Perhaps the most successful project is the older person’s activity group, run by Mary Wozencroft, disability liaison officer. Wozencroft says that demand for the group, which allows older prisoners to socialise and learn some key living skills, has soared from 15 people to more than 70. She says Garrett’s input and the use of the CAF has helped her develop the support that is really needed but also control demand for the service to ensure it’s reaching those with the highest needs.

One prisoner, whom Community Care finds in the middle of game of dominoes, appears to be in high spirits, but he says it’s only the group that keeps him that way. “I have two budgies in my cell and I used to spend most of my time in the cell just doing paintings and looking after them. I was getting depressed,” he recalls. He says he did have difficulty reaching the group because of his ability to push his own wheelchair but since he has attended he can find any number of people to take him there.

However, Garrett’s influence can only stretch so far. She will take referrals for assessment from any part of the three sites but two prison officers on one older prisoners’ wing have no idea who she is when questioned. Her managers put this down to shift patterns which can mean certain staff have little contact with those that work office hours.

Barriers to integration

The council’s service commissioner, Jackie Raven, says there are other barriers to fully integrating social services with the prison. “We use our IT system, health uses another and the prison uses a third and they don’t necessarily talk to each other. That’s not a local issue it’s a national issue,” she says. It is further complicated by the high levels of IT security necessary in the prison.

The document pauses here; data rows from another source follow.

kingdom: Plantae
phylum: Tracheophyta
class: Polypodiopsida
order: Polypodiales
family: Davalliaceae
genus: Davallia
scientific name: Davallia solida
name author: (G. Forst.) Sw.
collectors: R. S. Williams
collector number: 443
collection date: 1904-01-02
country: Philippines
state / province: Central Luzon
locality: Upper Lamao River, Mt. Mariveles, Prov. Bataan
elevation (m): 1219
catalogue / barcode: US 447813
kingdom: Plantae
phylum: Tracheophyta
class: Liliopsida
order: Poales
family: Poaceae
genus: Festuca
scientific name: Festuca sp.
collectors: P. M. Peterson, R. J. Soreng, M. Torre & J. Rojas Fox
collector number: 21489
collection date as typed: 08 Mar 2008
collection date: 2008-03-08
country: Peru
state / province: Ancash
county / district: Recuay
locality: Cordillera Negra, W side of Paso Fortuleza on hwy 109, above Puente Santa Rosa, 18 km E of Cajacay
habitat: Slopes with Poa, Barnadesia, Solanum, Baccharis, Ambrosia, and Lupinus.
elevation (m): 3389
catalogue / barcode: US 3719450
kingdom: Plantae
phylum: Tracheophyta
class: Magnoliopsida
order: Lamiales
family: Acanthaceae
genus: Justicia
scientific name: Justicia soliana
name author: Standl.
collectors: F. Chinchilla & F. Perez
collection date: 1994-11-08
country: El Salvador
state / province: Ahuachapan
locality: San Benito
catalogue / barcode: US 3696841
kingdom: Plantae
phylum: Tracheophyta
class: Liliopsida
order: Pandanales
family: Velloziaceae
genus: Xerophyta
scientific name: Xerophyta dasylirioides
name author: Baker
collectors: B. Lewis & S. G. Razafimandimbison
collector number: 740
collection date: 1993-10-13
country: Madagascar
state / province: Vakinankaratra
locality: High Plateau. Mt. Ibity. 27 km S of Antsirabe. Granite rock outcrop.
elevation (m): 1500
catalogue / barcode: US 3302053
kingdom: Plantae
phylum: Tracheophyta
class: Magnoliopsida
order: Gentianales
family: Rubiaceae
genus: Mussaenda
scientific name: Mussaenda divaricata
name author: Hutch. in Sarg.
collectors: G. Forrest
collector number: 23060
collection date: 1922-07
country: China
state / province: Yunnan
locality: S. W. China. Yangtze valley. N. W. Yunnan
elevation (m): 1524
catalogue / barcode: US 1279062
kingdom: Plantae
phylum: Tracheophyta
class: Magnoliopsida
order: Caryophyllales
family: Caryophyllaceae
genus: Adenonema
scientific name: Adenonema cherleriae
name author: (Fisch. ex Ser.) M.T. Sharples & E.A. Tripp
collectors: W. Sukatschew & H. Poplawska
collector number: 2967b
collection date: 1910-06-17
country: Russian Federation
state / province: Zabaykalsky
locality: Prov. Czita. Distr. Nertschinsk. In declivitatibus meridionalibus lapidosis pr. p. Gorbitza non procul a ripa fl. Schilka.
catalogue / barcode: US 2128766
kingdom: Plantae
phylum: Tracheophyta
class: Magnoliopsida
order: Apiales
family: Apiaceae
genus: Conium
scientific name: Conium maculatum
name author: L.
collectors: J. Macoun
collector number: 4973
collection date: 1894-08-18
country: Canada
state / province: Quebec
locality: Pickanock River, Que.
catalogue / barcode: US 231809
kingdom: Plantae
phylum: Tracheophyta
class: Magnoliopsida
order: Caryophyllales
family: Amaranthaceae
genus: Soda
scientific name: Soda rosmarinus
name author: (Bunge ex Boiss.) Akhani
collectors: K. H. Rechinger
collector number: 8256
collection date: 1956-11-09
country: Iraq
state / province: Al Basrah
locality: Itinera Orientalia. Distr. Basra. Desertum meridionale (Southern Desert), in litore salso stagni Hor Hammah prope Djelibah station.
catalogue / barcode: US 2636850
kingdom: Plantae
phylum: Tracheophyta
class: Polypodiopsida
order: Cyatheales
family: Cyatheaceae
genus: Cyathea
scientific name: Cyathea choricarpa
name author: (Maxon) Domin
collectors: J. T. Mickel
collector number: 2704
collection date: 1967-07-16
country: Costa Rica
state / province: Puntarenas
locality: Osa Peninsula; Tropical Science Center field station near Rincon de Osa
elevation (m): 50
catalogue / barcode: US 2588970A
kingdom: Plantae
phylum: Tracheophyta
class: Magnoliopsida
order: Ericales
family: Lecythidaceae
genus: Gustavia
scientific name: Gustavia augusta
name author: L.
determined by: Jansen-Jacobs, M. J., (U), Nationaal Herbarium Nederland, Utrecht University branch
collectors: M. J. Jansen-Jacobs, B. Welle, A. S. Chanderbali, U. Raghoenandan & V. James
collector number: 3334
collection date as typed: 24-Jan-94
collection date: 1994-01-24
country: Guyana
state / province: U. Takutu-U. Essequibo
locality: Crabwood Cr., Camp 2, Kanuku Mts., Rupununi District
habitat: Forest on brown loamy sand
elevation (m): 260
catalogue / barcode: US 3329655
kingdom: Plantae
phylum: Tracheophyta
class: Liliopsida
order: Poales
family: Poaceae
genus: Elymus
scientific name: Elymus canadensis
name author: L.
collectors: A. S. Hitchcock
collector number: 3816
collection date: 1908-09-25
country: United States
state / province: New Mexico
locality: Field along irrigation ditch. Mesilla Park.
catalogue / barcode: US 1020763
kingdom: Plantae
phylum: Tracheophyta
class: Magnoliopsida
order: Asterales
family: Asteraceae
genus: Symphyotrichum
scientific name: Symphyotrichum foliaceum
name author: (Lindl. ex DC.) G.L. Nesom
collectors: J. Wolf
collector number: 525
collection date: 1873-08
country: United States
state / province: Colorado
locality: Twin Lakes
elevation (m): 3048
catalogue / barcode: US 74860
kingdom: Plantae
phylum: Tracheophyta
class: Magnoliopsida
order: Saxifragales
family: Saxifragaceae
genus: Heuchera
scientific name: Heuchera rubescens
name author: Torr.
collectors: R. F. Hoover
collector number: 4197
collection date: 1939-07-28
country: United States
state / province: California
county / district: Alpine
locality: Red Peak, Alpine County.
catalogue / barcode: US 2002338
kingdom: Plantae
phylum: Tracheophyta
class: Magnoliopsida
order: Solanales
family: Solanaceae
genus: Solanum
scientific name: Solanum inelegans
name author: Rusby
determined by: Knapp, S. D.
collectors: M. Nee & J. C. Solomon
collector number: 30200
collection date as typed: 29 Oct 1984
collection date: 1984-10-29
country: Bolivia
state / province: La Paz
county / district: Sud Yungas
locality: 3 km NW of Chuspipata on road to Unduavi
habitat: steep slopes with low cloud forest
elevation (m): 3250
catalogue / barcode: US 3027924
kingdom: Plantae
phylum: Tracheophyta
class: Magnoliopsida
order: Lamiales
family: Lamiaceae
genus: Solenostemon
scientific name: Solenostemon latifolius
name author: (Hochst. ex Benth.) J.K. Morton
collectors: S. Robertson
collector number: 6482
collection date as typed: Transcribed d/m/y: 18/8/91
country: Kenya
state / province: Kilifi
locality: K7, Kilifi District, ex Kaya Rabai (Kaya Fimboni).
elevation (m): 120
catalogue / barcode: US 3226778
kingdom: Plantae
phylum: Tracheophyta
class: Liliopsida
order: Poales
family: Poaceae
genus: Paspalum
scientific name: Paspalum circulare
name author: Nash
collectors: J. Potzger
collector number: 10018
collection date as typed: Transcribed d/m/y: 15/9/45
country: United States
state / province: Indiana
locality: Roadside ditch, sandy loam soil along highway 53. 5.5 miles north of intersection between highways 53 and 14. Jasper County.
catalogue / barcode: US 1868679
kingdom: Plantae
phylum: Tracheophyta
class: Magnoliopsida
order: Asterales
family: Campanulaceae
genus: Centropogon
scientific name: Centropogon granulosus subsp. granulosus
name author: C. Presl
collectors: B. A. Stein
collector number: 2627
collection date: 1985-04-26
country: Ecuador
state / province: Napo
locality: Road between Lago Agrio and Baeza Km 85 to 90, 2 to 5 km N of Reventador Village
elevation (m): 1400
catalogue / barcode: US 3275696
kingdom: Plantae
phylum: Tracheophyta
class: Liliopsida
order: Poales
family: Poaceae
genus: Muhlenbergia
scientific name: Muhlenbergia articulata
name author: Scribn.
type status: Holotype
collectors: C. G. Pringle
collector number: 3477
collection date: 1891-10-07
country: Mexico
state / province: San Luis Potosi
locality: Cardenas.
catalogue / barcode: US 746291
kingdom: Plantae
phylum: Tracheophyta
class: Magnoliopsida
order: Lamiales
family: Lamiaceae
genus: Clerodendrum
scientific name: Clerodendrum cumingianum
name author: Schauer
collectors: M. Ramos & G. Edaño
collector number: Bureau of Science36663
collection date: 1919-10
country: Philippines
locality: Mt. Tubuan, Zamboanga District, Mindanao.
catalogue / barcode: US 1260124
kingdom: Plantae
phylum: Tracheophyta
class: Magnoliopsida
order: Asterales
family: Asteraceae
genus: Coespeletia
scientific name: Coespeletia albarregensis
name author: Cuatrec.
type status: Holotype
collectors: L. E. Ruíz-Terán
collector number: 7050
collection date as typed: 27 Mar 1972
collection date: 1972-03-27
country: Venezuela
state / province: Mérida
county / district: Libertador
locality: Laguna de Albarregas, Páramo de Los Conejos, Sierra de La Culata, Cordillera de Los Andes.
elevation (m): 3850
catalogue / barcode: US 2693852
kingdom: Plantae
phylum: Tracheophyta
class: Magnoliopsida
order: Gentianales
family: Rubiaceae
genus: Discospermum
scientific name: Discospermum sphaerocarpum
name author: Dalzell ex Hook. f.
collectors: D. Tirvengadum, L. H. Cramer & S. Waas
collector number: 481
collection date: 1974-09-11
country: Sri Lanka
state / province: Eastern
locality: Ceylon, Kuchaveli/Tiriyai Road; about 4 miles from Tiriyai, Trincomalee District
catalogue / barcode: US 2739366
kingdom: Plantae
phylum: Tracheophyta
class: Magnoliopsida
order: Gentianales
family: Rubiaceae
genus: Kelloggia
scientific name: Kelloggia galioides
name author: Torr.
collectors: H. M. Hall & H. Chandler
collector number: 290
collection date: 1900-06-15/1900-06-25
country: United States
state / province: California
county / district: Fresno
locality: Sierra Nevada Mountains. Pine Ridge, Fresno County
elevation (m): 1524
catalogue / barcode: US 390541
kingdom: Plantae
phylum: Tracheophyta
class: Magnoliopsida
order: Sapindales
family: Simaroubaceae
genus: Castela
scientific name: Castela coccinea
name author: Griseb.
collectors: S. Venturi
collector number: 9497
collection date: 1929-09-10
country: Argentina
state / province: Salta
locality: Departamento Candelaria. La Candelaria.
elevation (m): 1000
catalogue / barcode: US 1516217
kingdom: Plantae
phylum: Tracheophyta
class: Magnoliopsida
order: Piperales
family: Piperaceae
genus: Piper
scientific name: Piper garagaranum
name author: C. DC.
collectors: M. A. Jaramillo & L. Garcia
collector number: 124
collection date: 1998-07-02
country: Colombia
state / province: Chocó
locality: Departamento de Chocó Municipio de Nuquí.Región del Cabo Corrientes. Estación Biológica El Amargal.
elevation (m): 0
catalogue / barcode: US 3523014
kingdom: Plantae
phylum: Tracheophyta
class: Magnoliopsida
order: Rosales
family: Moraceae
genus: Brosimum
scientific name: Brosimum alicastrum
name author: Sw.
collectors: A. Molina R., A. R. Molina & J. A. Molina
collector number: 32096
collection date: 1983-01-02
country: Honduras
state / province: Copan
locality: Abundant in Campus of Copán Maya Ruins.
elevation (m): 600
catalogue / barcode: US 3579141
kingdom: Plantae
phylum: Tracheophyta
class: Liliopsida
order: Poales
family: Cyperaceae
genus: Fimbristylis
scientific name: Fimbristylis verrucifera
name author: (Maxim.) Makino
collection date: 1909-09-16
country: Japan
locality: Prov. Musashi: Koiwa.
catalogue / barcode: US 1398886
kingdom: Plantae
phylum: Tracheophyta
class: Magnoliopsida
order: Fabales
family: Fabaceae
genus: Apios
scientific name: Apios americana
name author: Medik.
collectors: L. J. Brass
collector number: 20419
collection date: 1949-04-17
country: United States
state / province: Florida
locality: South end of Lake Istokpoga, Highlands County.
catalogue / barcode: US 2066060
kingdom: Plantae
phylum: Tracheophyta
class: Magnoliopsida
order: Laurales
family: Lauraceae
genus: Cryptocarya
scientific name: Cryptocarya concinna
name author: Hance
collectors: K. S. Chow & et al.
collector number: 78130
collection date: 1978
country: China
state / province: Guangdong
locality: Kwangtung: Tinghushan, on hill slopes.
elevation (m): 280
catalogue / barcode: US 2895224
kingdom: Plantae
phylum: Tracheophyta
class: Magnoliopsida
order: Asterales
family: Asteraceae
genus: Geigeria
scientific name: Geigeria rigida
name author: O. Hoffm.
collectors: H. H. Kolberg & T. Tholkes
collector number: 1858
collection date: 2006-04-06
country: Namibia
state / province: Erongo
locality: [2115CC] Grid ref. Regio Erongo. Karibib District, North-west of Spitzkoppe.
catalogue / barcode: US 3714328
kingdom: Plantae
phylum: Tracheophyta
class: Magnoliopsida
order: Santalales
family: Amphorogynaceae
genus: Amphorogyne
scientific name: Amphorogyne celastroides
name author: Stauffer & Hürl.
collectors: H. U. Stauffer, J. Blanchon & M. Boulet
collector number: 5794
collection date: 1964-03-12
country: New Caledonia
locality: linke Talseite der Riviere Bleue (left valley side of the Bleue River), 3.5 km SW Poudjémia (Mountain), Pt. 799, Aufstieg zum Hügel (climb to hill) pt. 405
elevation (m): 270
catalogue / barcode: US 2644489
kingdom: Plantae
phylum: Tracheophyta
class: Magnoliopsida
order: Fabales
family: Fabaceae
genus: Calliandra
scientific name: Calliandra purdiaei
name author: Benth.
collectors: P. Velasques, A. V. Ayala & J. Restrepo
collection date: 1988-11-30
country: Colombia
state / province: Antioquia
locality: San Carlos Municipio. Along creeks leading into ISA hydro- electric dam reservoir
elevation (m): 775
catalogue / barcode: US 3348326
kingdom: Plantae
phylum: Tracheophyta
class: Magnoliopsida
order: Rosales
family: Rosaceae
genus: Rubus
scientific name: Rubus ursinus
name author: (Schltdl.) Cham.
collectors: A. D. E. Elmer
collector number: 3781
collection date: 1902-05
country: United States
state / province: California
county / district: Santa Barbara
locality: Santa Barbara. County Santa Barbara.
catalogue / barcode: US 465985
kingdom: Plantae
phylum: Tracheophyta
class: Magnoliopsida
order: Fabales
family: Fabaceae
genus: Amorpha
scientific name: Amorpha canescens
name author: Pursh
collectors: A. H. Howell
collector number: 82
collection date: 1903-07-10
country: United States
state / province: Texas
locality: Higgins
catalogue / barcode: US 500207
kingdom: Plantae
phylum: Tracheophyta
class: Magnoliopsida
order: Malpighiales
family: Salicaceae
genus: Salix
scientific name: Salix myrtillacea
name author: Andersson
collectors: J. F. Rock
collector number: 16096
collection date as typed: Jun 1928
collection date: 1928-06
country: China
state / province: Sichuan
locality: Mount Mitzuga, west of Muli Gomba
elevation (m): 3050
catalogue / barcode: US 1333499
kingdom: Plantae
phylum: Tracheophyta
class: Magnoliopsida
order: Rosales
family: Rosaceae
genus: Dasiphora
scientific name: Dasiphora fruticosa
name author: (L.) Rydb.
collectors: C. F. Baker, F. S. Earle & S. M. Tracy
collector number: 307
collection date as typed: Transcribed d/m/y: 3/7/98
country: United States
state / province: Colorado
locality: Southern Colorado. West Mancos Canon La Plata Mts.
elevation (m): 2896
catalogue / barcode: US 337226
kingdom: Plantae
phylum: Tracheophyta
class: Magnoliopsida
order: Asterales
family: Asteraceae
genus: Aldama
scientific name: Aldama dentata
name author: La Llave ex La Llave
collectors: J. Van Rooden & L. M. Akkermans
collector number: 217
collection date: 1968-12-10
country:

It’s clear that Raven, Garrett and project manager Peter Smith all feel that the first step is effectively assessing people and sharing information about their needs. Introducing a common assessment framework has opened that door and enabled targeted development of services, they say.

Meanwhile, Parkinson has his eyes on a bigger prize. He hopes to use the information the CAF generates to argue for further funding from the Prison Service or the local authority to expand its social care provision.

When the final report is published on the project’s success in April 2012, prison governors and council commissioners across the country may also have evidence to finally argue for better partnership work and more funding for social care in prisons, plus how to make it a reality.